Who Made This? Fake Detection and Source Attribution with Diffusion Features
Simone Bonechi 1, Paolo Andreini 1, Barbara Toniella Corradini 2
Published on arXiv
2510.27602
Output Integrity Attack
OWASP ML Top 10 — ML09
Key Finding
k-NN classifier applied to diffusion model internal activations achieves state-of-the-art cross-generator deepfake detection without fine-tuning, demonstrating that diffusion representations inherently encode generator-specific patterns.
FRIDA
Novel technique introduced
The rapid progress of generative diffusion models has enabled the creation of synthetic images that are increasingly difficult to distinguish from real ones, raising concerns about authenticity, copyright, and misinformation. Existing supervised detectors often struggle to generalize across unseen generators, requiring extensive labeled data and frequent retraining.

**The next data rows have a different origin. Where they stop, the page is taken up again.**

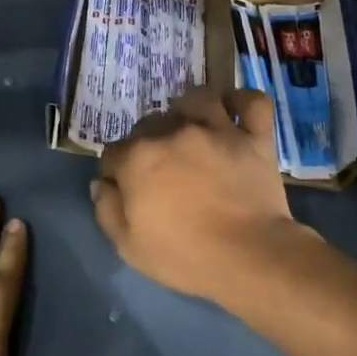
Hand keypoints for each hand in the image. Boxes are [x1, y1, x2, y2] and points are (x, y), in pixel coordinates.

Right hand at [93, 87, 314, 306]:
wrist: (249, 257)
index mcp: (139, 158)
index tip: (125, 188)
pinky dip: (243, 102)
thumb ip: (107, 209)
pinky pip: (251, 102)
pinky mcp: (254, 137)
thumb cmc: (185, 256)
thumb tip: (102, 183)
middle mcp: (174, 132)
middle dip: (149, 141)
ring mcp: (218, 130)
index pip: (113, 152)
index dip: (116, 170)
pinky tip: (234, 114)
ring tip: (192, 128)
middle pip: (151, 122)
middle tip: (161, 167)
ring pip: (198, 99)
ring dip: (189, 110)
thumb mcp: (128, 246)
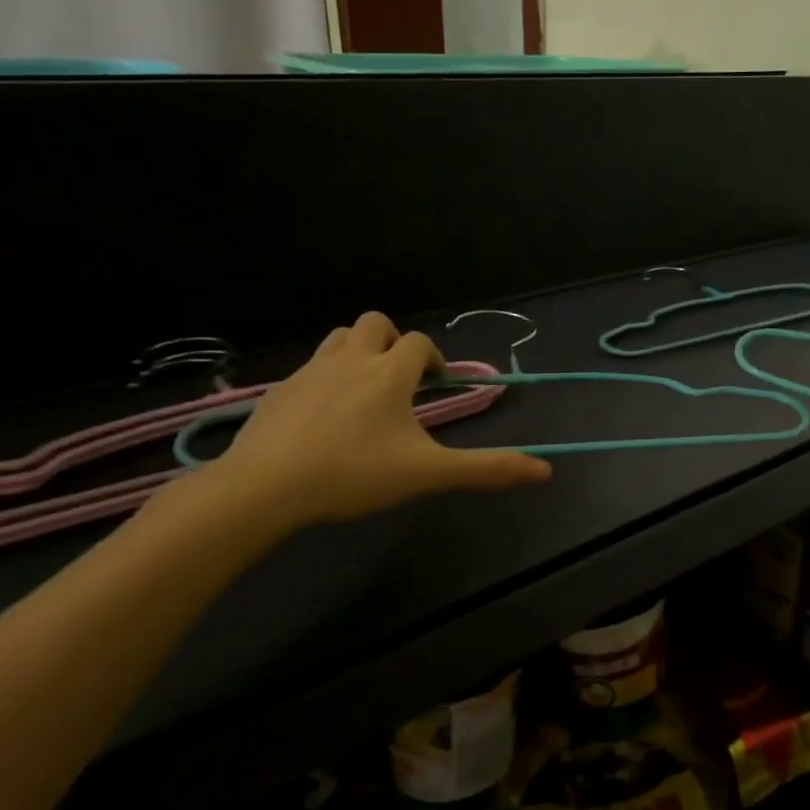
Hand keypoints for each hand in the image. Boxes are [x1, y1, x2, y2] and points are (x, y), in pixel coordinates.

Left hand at [209, 313, 550, 529]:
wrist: (264, 487)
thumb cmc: (354, 474)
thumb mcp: (427, 474)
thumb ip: (486, 470)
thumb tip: (545, 472)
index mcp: (389, 373)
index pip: (419, 343)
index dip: (434, 358)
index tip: (437, 386)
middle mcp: (351, 360)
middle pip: (375, 323)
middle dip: (393, 342)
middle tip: (400, 381)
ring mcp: (309, 372)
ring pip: (339, 338)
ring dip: (358, 351)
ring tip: (365, 391)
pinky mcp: (278, 391)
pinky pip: (309, 368)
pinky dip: (326, 378)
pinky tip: (324, 418)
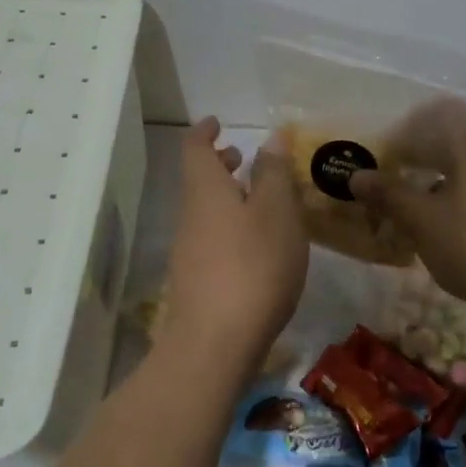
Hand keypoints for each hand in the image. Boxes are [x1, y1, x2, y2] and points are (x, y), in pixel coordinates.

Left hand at [162, 118, 307, 371]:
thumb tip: (270, 138)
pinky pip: (211, 237)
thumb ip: (274, 173)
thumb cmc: (253, 265)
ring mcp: (189, 252)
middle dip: (218, 164)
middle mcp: (189, 215)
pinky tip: (255, 245)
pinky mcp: (195, 282)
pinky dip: (229, 226)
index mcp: (205, 190)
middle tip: (242, 157)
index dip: (205, 131)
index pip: (194, 148)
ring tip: (259, 200)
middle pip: (198, 179)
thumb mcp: (276, 212)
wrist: (215, 343)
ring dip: (226, 196)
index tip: (218, 122)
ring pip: (205, 210)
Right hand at [350, 97, 465, 331]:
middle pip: (452, 145)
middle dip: (418, 154)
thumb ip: (388, 194)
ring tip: (401, 201)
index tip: (388, 140)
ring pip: (462, 174)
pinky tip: (430, 228)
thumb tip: (356, 175)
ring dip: (432, 182)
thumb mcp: (421, 219)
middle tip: (385, 170)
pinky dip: (447, 204)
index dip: (415, 123)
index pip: (445, 115)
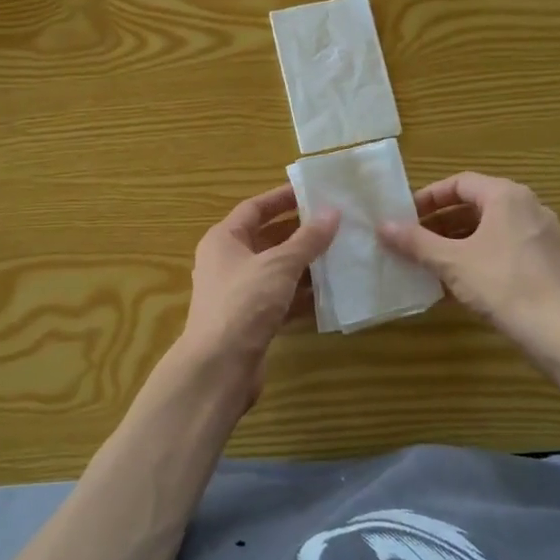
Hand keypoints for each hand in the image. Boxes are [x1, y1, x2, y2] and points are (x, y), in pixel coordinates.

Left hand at [181, 185, 338, 374]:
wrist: (219, 367)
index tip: (313, 192)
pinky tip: (330, 293)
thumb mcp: (279, 265)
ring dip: (305, 264)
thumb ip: (307, 239)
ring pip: (276, 271)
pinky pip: (280, 299)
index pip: (254, 208)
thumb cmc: (244, 303)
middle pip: (266, 239)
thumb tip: (332, 212)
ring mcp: (239, 293)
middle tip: (335, 223)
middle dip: (300, 232)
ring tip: (340, 254)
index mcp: (223, 240)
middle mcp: (227, 262)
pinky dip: (302, 295)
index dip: (282, 198)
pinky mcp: (251, 321)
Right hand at [378, 172, 559, 361]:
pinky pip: (506, 249)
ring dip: (458, 242)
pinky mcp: (549, 262)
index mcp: (506, 196)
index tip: (405, 217)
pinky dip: (480, 257)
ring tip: (431, 263)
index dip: (429, 198)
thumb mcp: (452, 262)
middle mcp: (529, 207)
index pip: (460, 183)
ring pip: (491, 230)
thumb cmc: (503, 285)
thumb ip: (416, 242)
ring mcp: (543, 235)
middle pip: (476, 205)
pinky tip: (460, 283)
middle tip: (413, 241)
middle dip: (441, 223)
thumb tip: (382, 226)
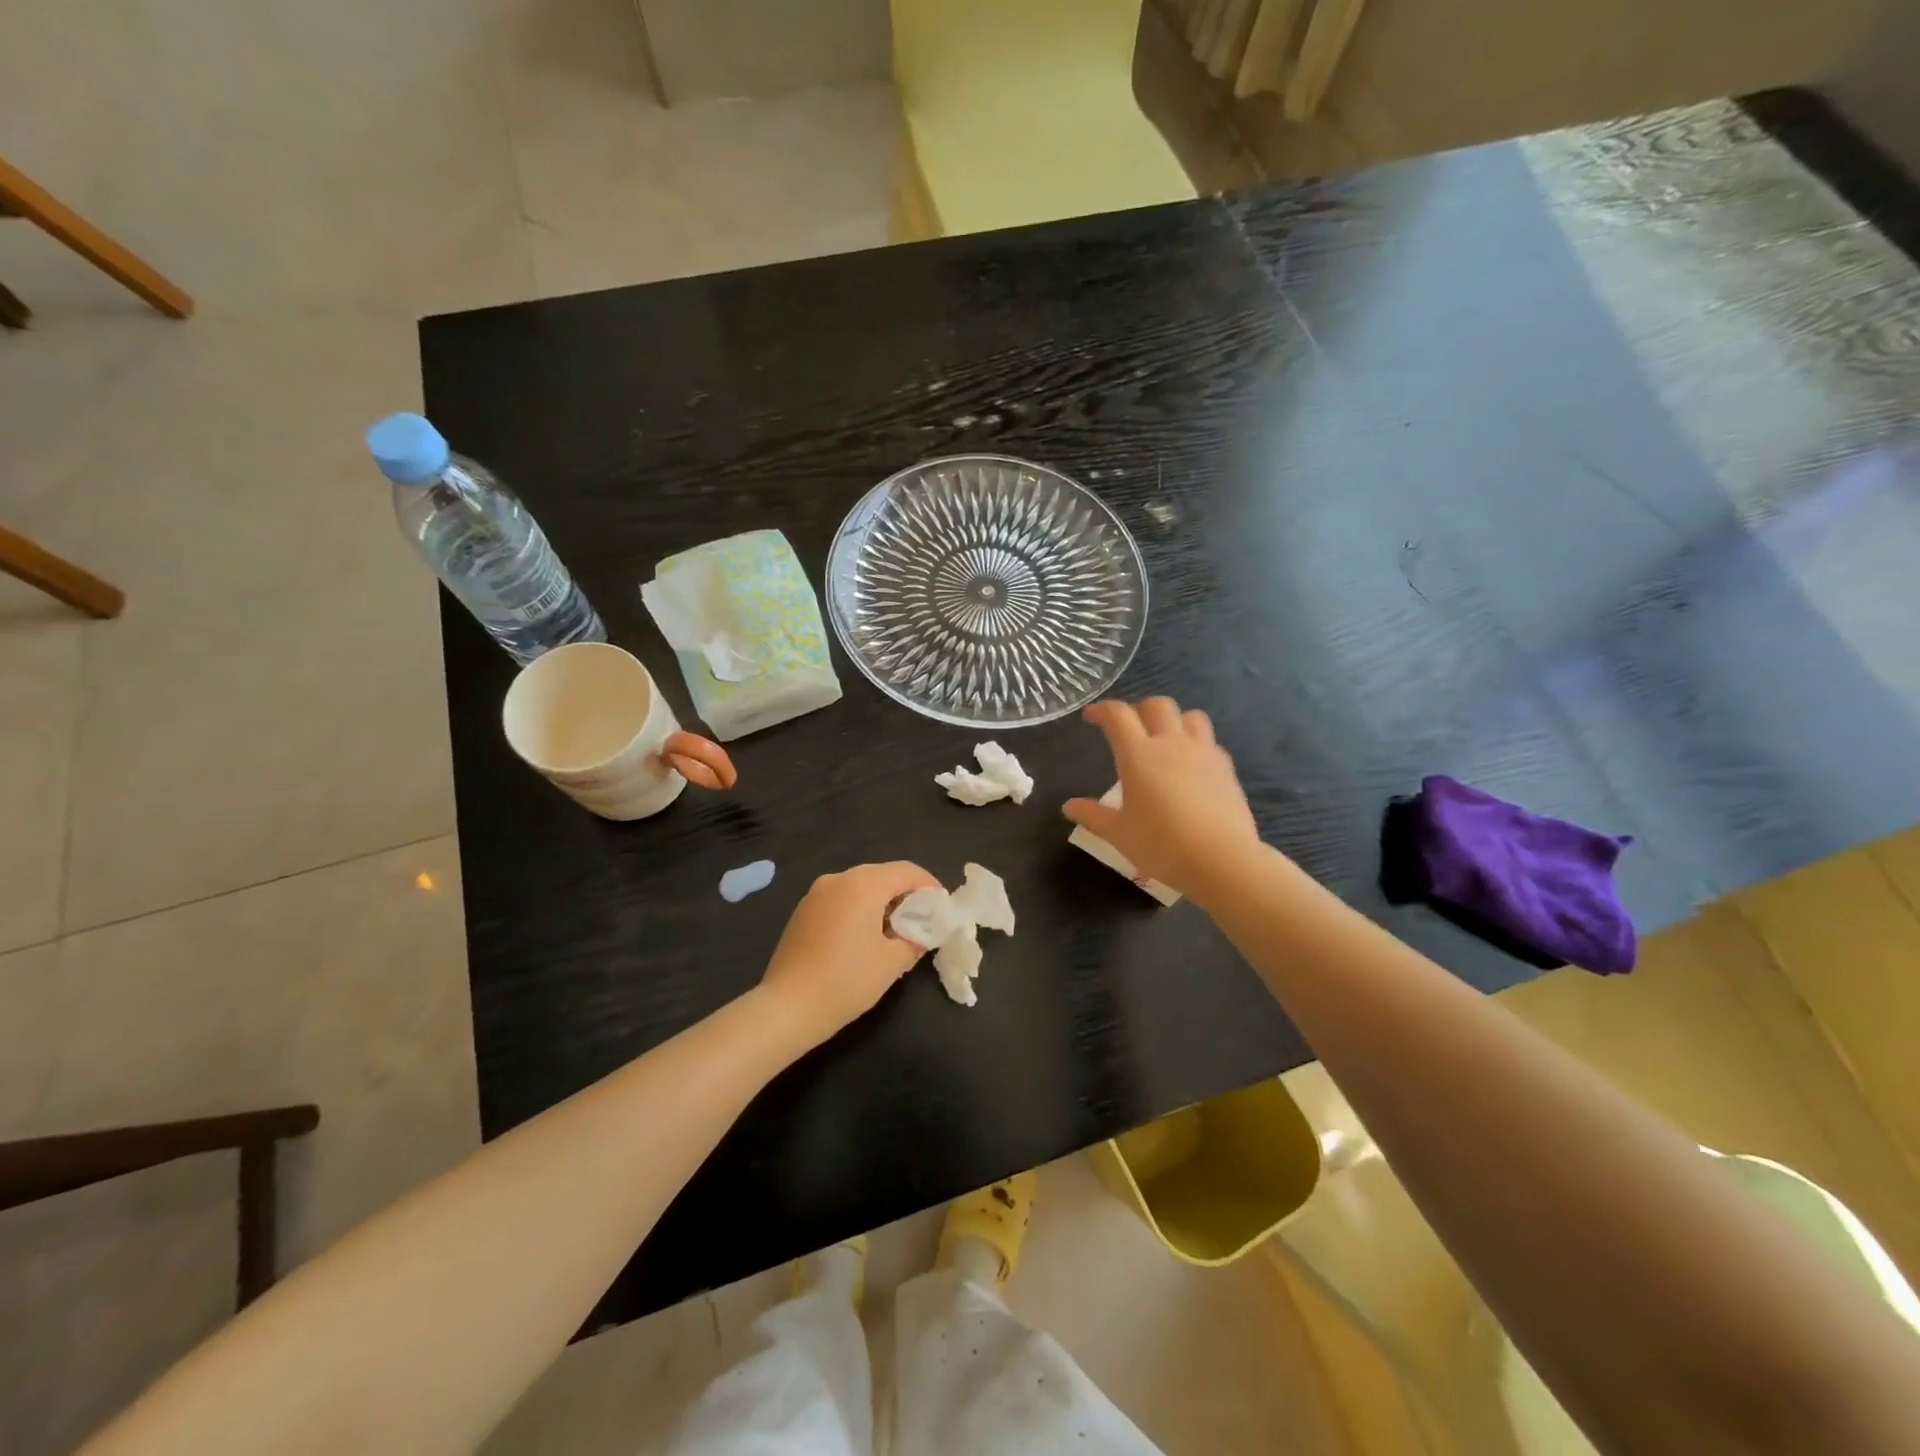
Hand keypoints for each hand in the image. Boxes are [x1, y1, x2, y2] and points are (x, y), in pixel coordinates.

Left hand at [757, 861, 940, 1048]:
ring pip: (860, 886)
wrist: (787, 1008)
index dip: (929, 885)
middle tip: (922, 920)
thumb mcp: (892, 962)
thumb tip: (923, 931)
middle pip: (882, 875)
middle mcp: (838, 879)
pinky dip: (859, 908)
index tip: (942, 907)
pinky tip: (864, 936)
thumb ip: (915, 938)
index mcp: (863, 884)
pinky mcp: (803, 911)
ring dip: (881, 901)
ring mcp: (816, 893)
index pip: (906, 871)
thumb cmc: (846, 981)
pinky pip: (841, 899)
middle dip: (905, 893)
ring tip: (895, 930)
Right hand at [1064, 697, 1262, 903]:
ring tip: (1165, 738)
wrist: (1222, 860)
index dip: (1102, 710)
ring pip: (1190, 716)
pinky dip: (1197, 744)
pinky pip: (1210, 742)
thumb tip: (1069, 806)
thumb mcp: (1119, 834)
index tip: (1091, 716)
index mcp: (1138, 755)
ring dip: (1174, 720)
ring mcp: (1203, 752)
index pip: (1118, 716)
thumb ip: (1093, 816)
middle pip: (1157, 706)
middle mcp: (1171, 743)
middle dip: (1139, 709)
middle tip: (1130, 727)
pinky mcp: (1226, 768)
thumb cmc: (1162, 845)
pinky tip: (1192, 765)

We introduce FRIDA (Fake-image Recognition and source Identification via Diffusion-features Analysis), a lightweight framework that leverages internal activations from a pre-trained diffusion model for deepfake detection and source generator attribution. A k-nearest-neighbor classifier applied to diffusion features achieves state-of-the-art cross-generator performance without fine-tuning, while a compact neural model enables accurate source attribution. These results show that diffusion representations inherently encode generator-specific patterns, providing a simple and interpretable foundation for synthetic image forensics.
Key Contributions
- FRIDA framework that extracts image prototypes from Stable Diffusion U-Net internal activations for synthetic image forensics
- k-NN classifier on diffusion features achieves state-of-the-art cross-generator deepfake detection without any fine-tuning
- Compact MLP for source model attribution that identifies the specific generative model (GLIDE, Stable Diffusion, BigGAN, etc.) responsible for a fake image
🛡️ Threat Analysis
FRIDA is a deepfake detection and source attribution framework — directly addressing AI-generated content detection and content provenance, which are canonical ML09 concerns. The paper proposes a novel detection architecture (diffusion features + k-NN) rather than merely applying existing methods to a domain.